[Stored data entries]
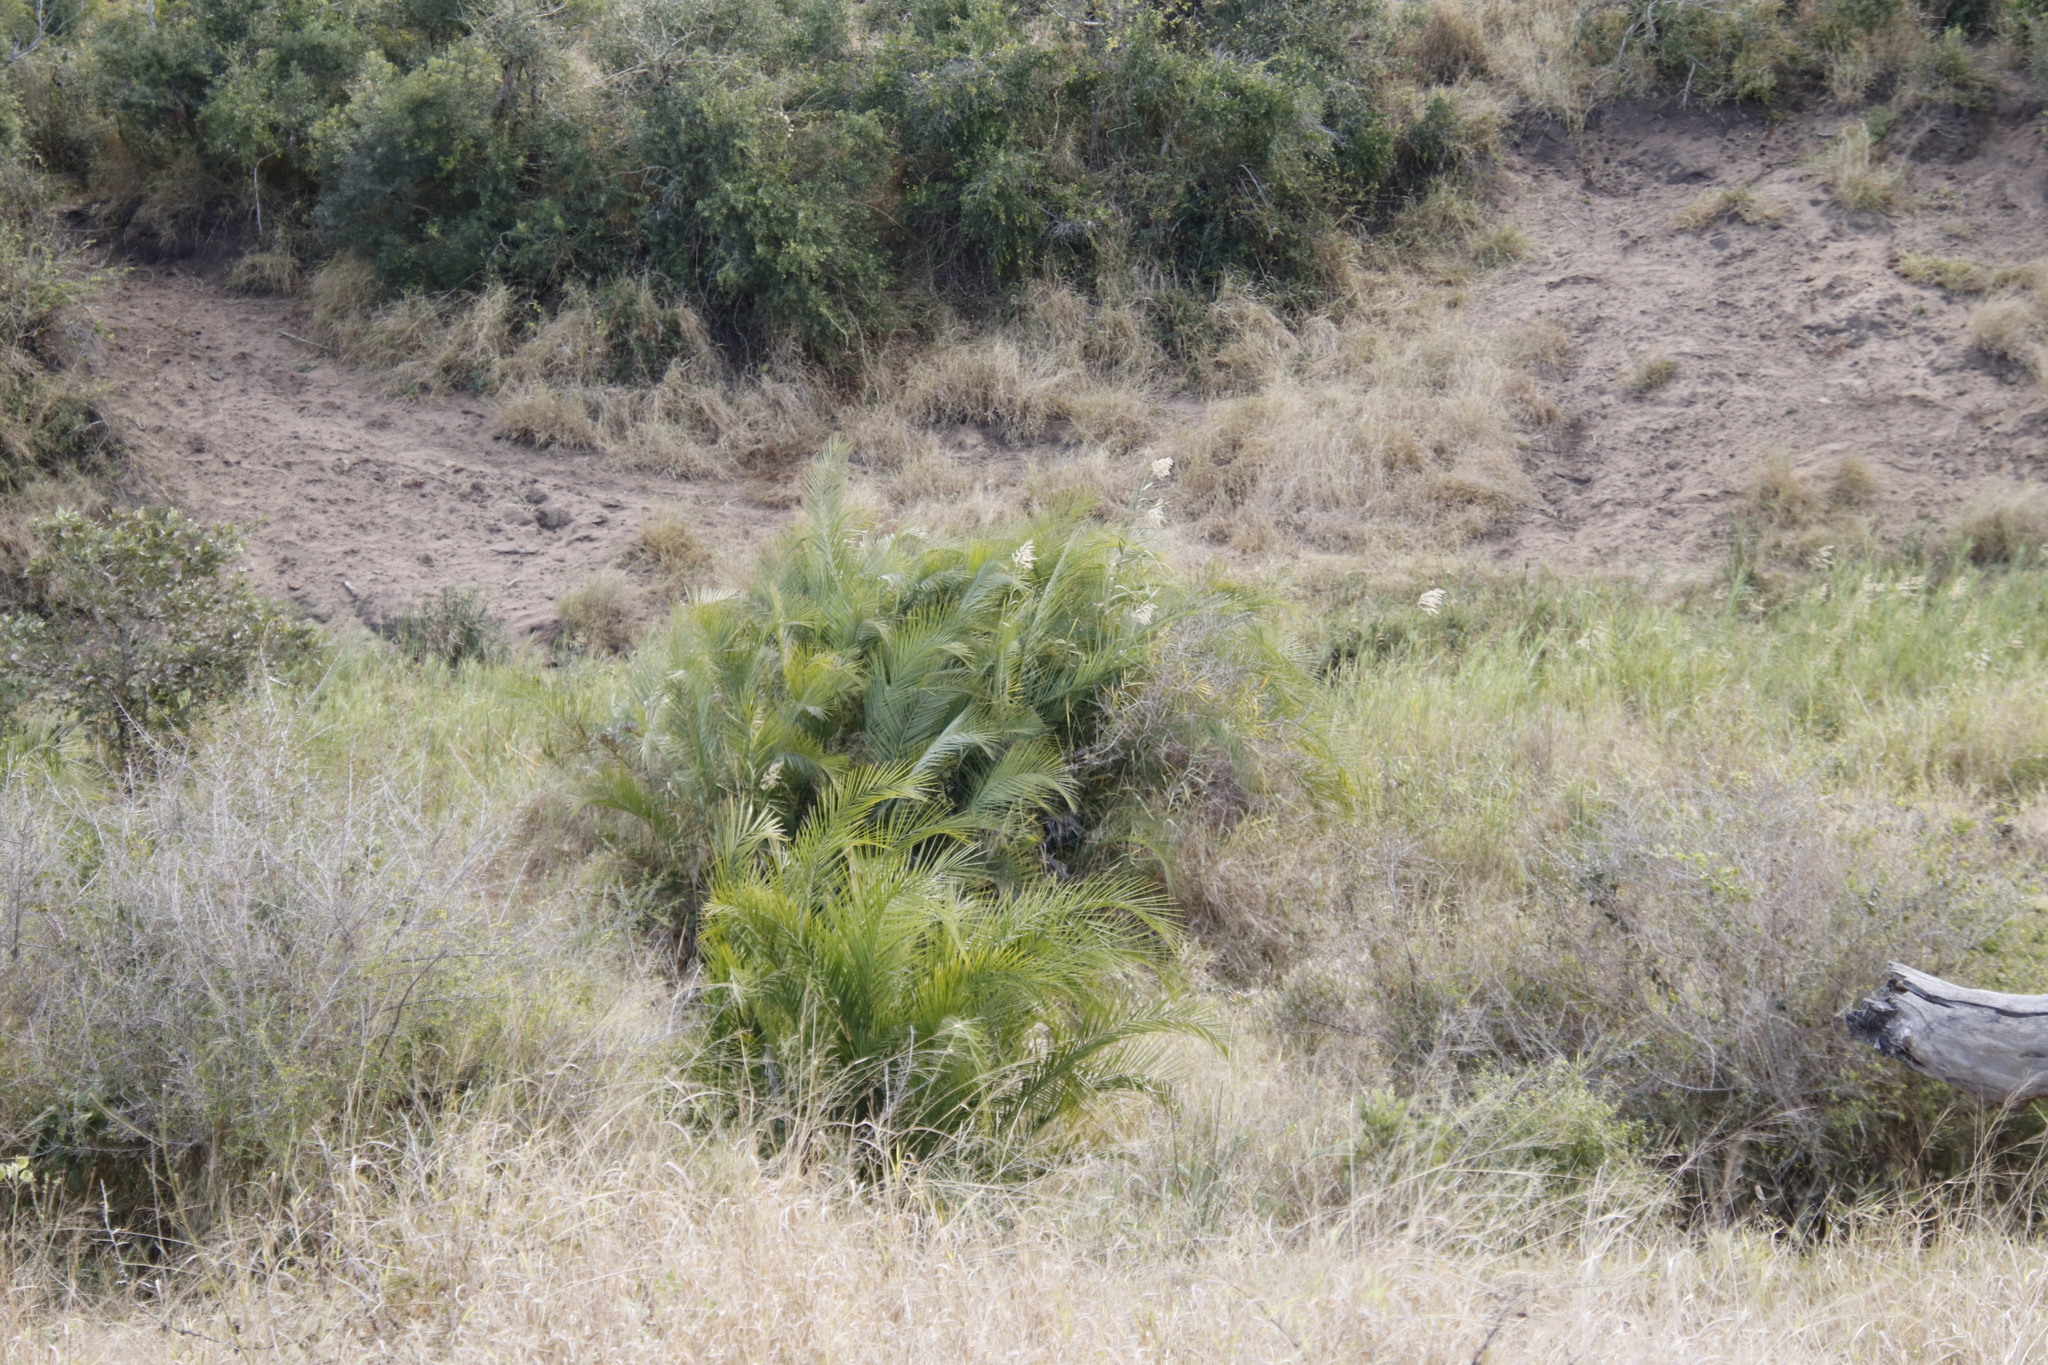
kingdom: Plantae
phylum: Tracheophyta
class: Liliopsida
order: Arecales
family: Arecaceae
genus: Phoenix
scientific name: Phoenix reclinata
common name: Senegal date palm
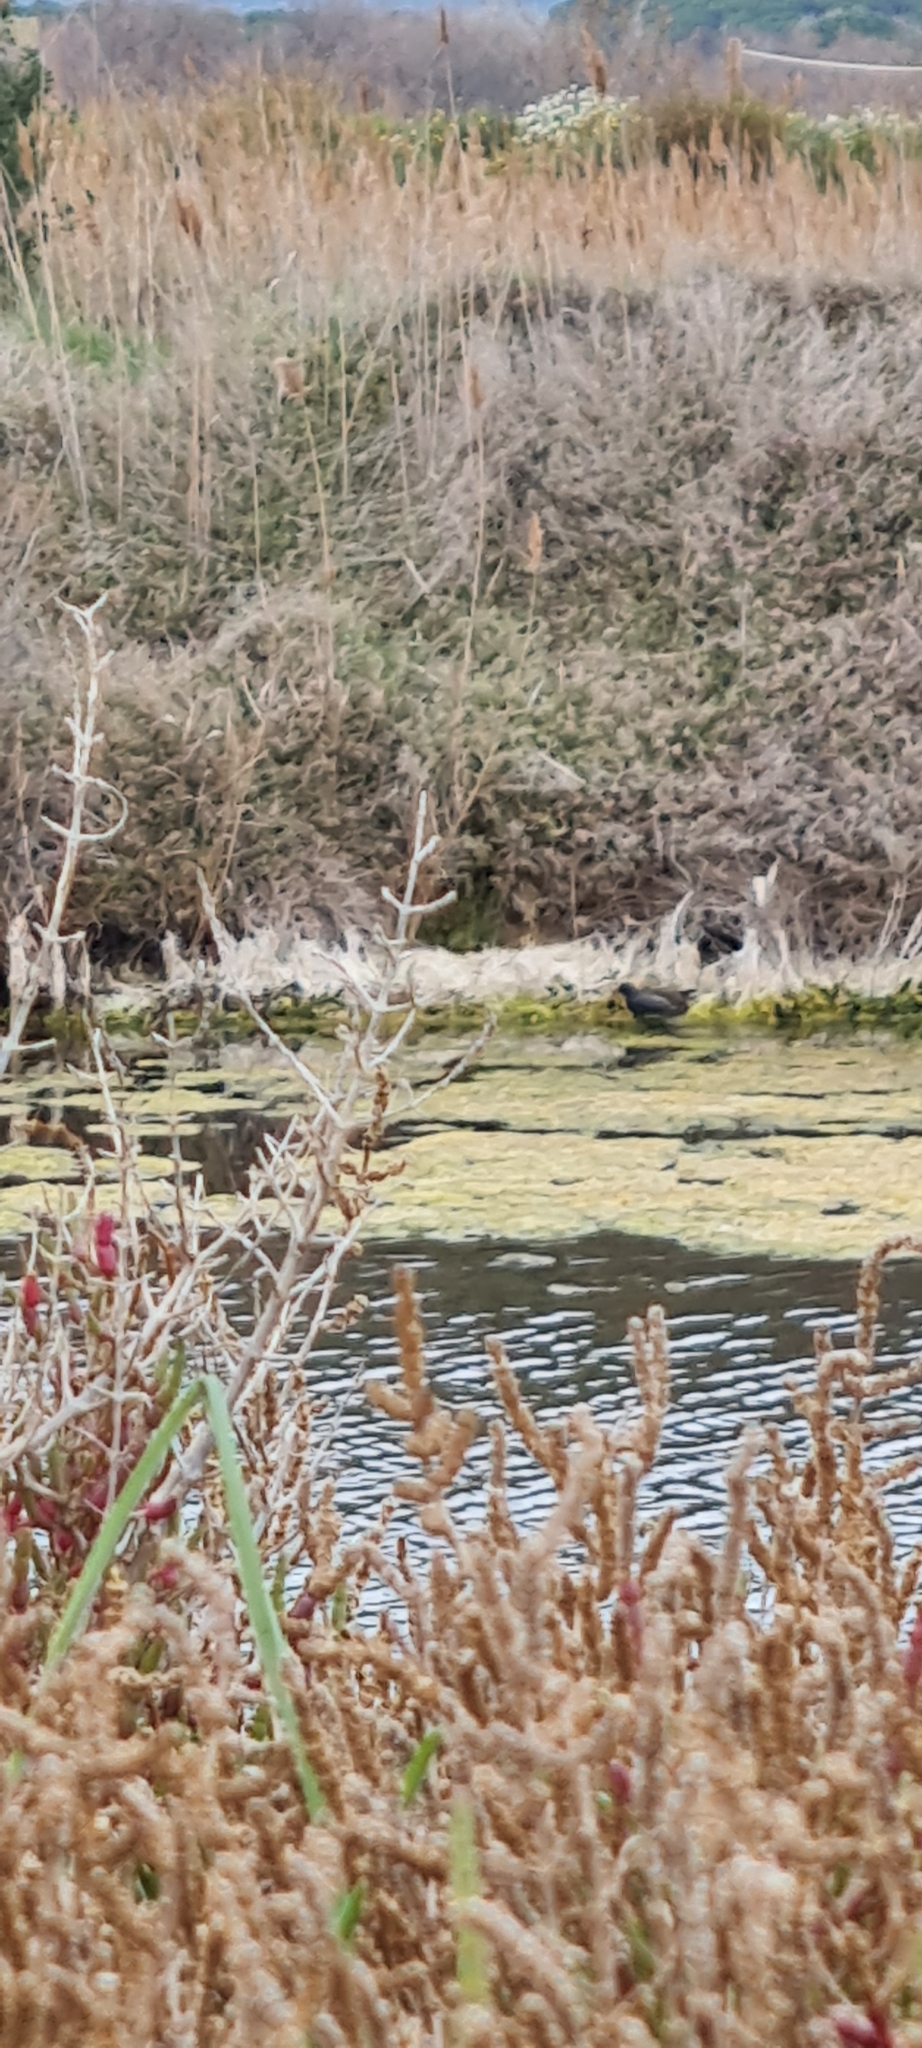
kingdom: Animalia
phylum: Chordata
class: Aves
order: Gruiformes
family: Rallidae
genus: Gallinula
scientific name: Gallinula chloropus
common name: Common moorhen
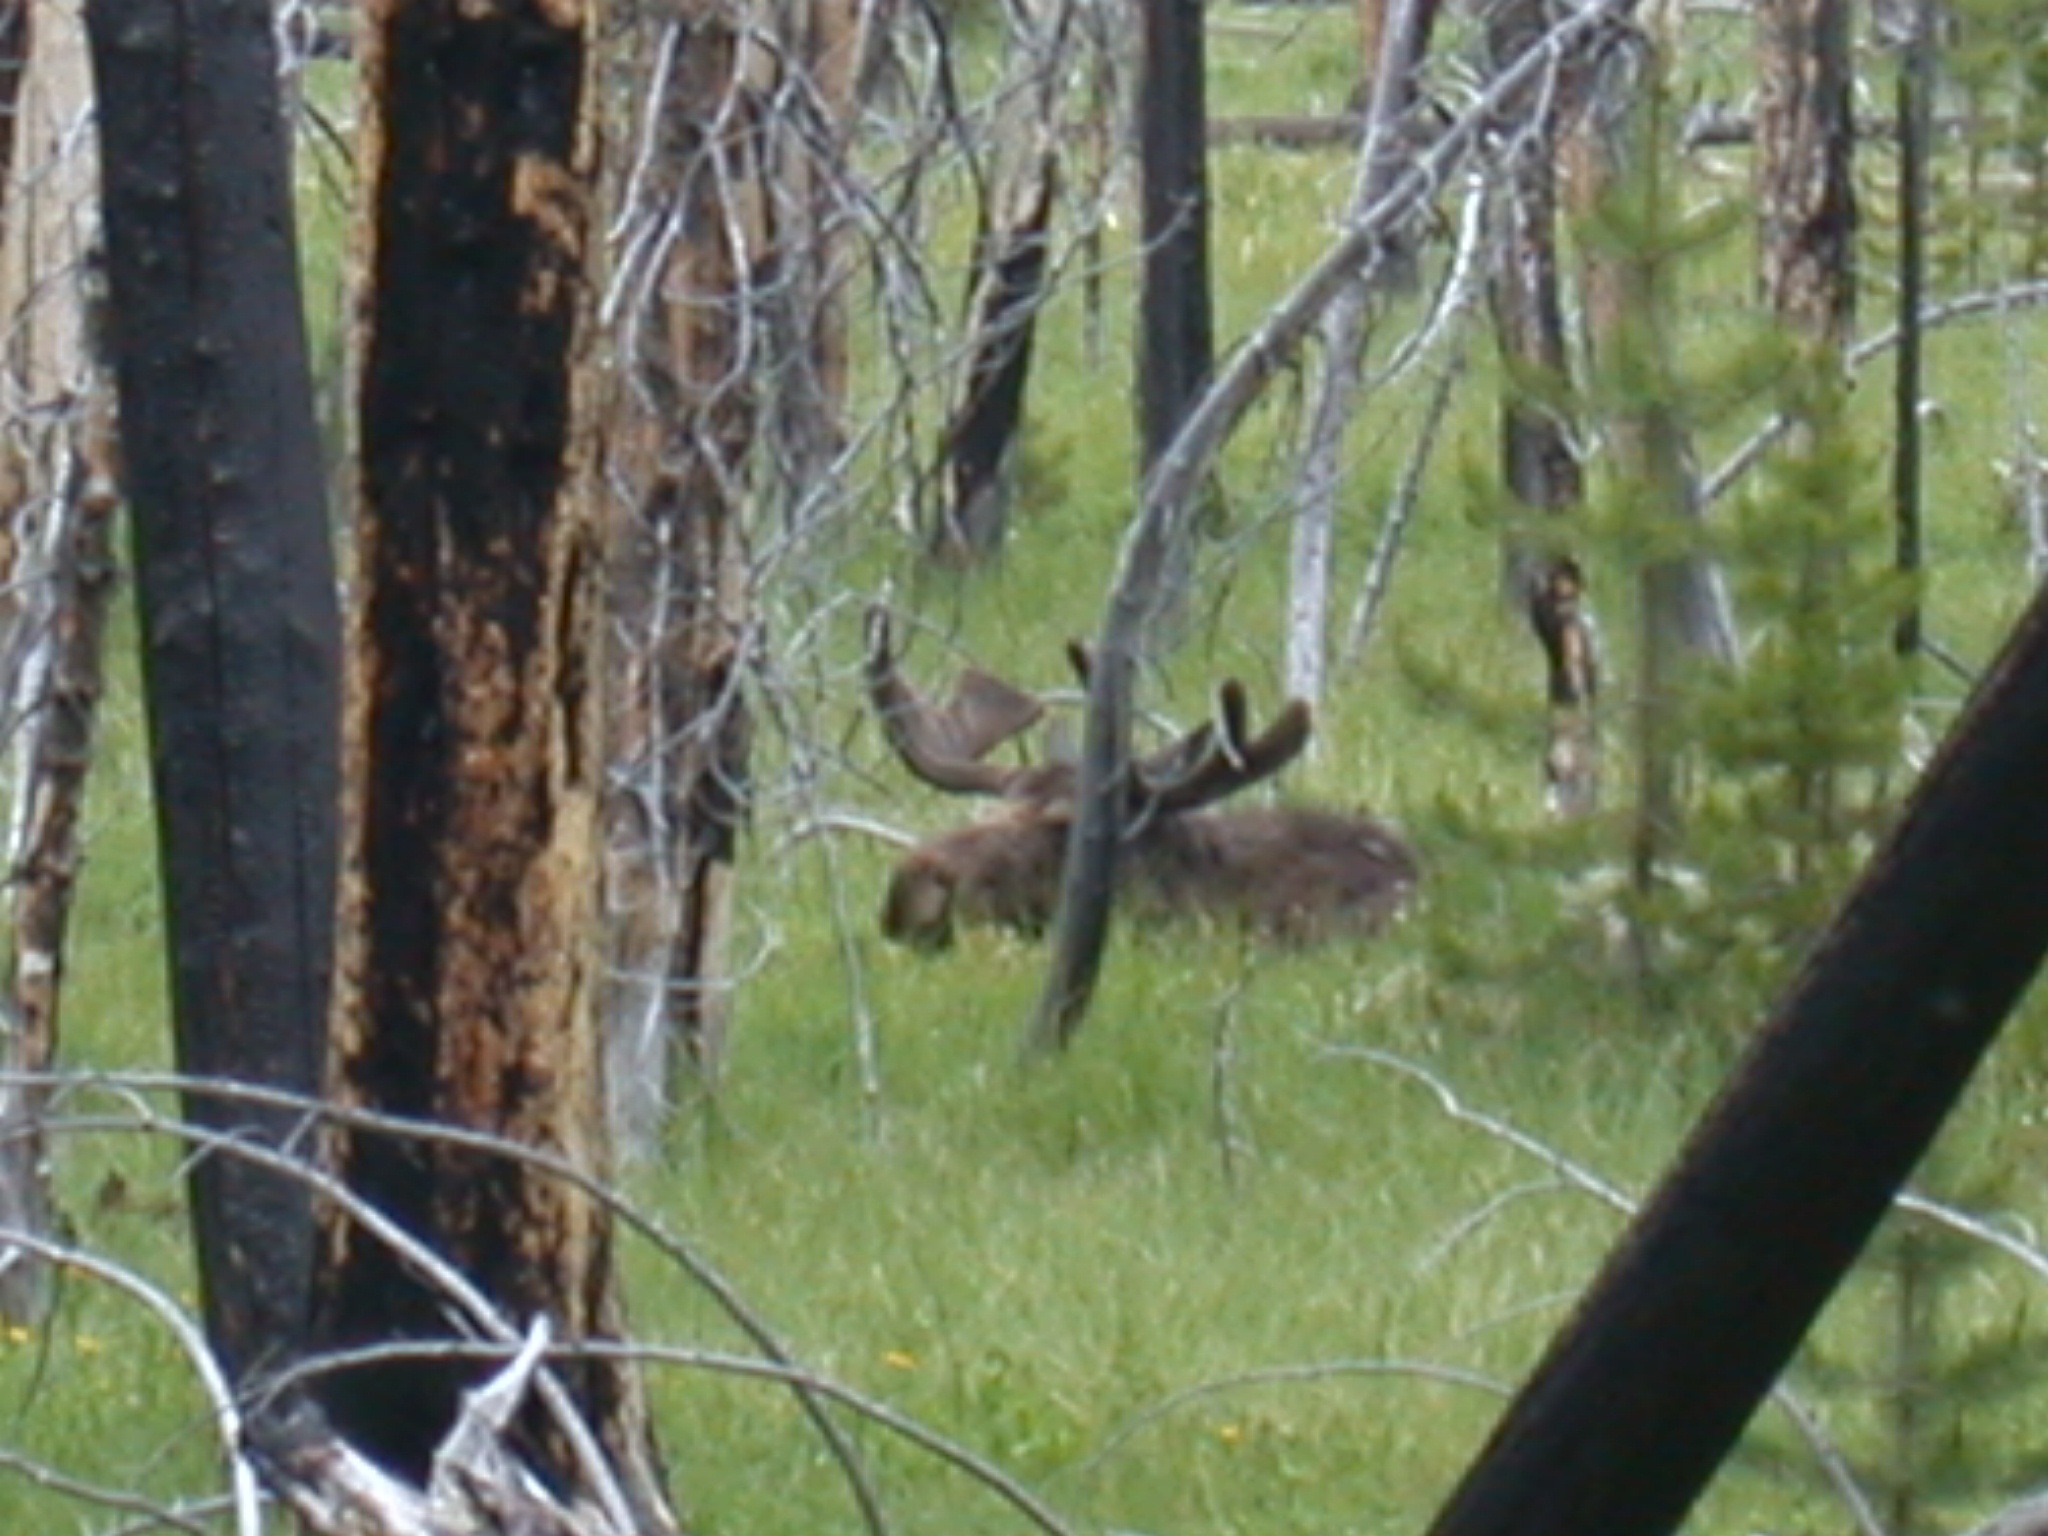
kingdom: Animalia
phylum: Chordata
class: Mammalia
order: Artiodactyla
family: Cervidae
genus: Alces
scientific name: Alces alces
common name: Moose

## CHALLENGE
Rewrite the lines of the material above, changing every "common name" to "vernacular name" and keeping everything else the same. Omit the picture lines from your answer.

## SOLUTION FOR THIS EXERCISE
kingdom: Plantae
phylum: Tracheophyta
class: Liliopsida
order: Arecales
family: Arecaceae
genus: Phoenix
scientific name: Phoenix reclinata
vernacular name: Senegal date palm
kingdom: Animalia
phylum: Chordata
class: Aves
order: Gruiformes
family: Rallidae
genus: Gallinula
scientific name: Gallinula chloropus
vernacular name: Common moorhen
kingdom: Animalia
phylum: Chordata
class: Mammalia
order: Artiodactyla
family: Cervidae
genus: Alces
scientific name: Alces alces
vernacular name: Moose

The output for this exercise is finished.